*Page text*
»»

Another problem the conservative movement had was that it emerged in the 1950s primarily as an intellectual force — not a political one.
The movement’s core ideas were established in seminal works like Friedrich Hayek’s “The Road to Serfdom” in 1944, Russell Kirk’s “The Conservative Mind” in 1953 and Milton Friedman’s “Capitalism and Freedom” in 1962.
“Conservatives were blessed with these thinkers and others,” including National Review founder William F. Buckley Jr., says M. Stanton Evans, 69, founding director of the National Journalism Center and an anti-communist stalwart for more than 50 years.
Mr. Buckley made his name with “God and Man at Yale” in 1951 and defended Joseph McCarthy’s search for communist sympathizers in the government. He harshly criticized moderate “Eisenhower Republicanism” in his 1959 best-seller, “Up From Liberalism.”

««

*Work to complete*
Can you rewrite the stretch of the text on the conservative movement from "Another problem the" through "than 50 years.", putting "landmark books" in place of "seminal works"?

*Data extract*
»»

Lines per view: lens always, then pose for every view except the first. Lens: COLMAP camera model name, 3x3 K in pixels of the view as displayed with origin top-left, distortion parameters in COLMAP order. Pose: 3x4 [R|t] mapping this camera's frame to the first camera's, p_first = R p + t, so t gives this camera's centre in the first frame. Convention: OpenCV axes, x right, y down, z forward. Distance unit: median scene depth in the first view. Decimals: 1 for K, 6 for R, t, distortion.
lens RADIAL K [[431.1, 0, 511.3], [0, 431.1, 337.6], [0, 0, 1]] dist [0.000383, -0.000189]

««
»»

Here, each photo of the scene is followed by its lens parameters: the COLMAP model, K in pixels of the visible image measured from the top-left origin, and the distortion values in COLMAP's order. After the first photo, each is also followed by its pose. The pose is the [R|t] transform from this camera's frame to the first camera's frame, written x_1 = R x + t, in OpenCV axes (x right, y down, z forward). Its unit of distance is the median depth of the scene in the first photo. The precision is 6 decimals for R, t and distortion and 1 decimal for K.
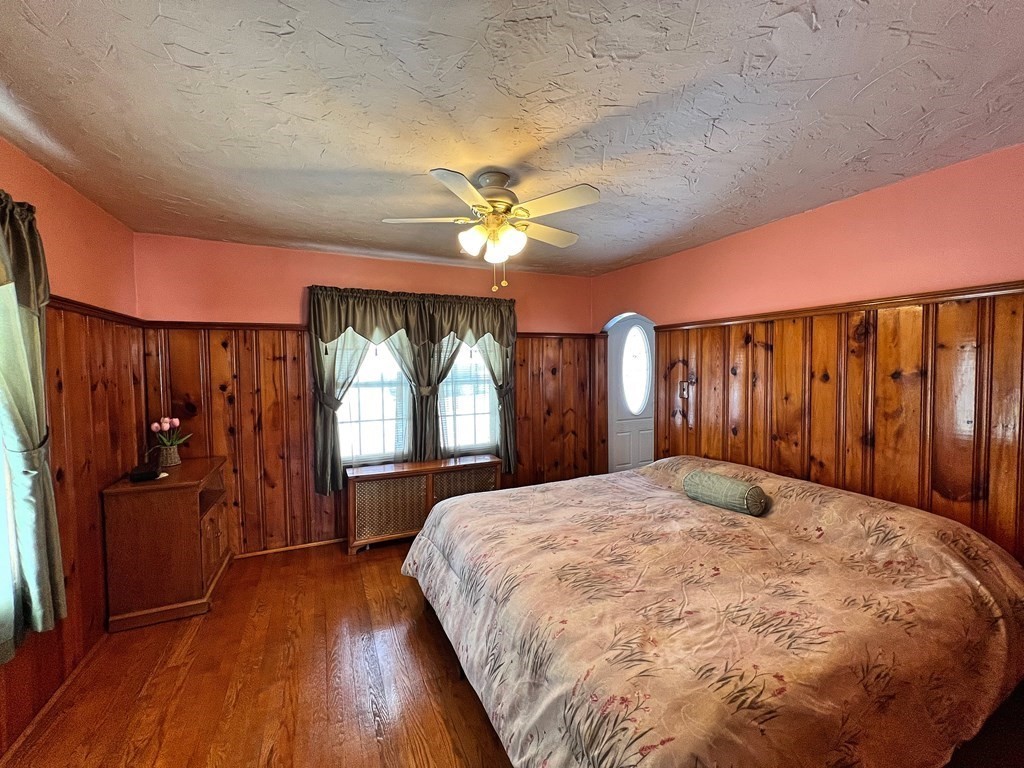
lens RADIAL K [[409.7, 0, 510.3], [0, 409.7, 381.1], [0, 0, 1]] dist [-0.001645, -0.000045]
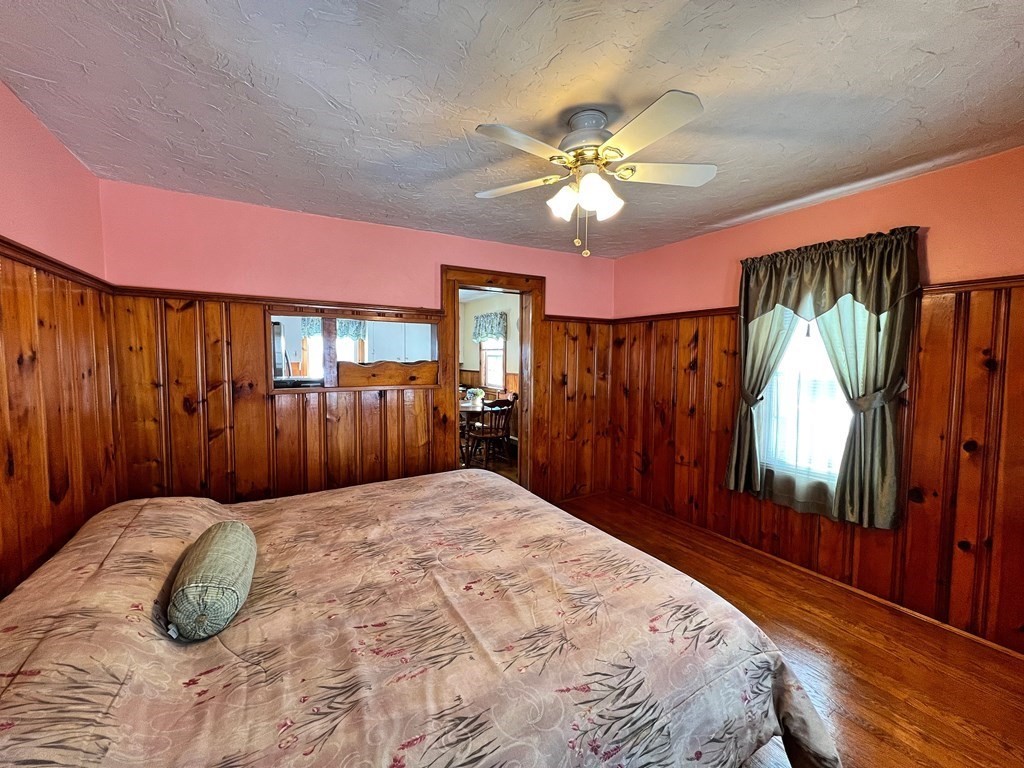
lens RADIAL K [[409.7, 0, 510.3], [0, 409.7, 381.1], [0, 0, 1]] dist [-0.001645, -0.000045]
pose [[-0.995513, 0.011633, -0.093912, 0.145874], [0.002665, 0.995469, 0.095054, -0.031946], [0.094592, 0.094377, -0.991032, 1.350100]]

««

*Answer section*
Another problem the conservative movement had was that it emerged in the 1950s primarily as an intellectual force — not a political one.
The movement’s core ideas were established in landmark books like Friedrich Hayek’s “The Road to Serfdom” in 1944, Russell Kirk’s “The Conservative Mind” in 1953 and Milton Friedman’s “Capitalism and Freedom” in 1962.
“Conservatives were blessed with these thinkers and others,” including National Review founder William F. Buckley Jr., says M. Stanton Evans, 69, founding director of the National Journalism Center and an anti-communist stalwart for more than 50 years.